Anggota Fraksi PDI Perjuangan itu juga meminta BUMN mengidentifikasi dan memitigasi kondisi ekuitas, cashflow dan beban utang akibat kurs yang terdampak krisis Covid-19.

Menurut Deddy, pertumbuhan ekonomi akan meleset jauh di bawah ekspektasi.
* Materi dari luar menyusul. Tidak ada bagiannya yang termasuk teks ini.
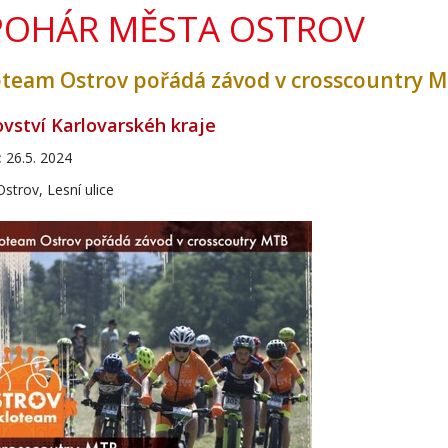
POHÁR MĚSTA OSTROV
oteam Ostrov pořádá závod v crosscountry 
ovství Karlovarskéh kraje
:
26.5. 2024
strov, Lesní ulice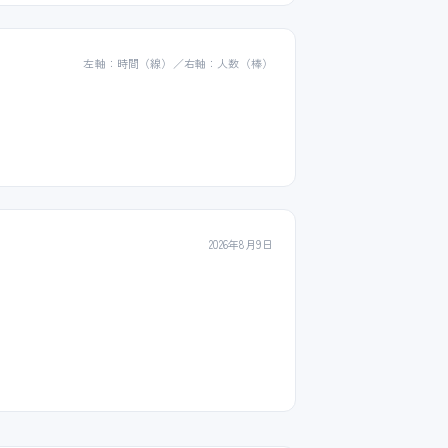
左軸：時間（線）／右軸：人数（棒）
2026年8月9日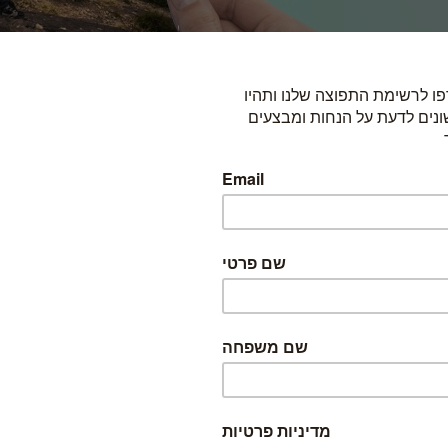
כדי להזמין, בחרו באחת האפשרויות הבאות:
Hal inilah yang harus diidentifikasi agar bisa dilakukan langkah untuk mengurangi dampaknya.

Untuk memberi rasa aman dan kepastian pada usaha kecil, kata Deddy, Kementerian BUMN juga dia minta melakukan terobosan melalui bank milik negara untuk memberi bantuan modal harian.

Bantuan modal harian itu dapat disalurkan kepada pedagang kecil di pasar atau bantuan untuk nelayan.

Untuk penanganan pandemi corona, pemerintah Indonesia menganggarkan dana sebesar  Rp405 triliun.

Anggaran ini akan digunakan untuk bidang kesehatan, jaring pengaman sosial, insentif perpajakan dan stimulus KUR, hingga program pemulihan ekonomi.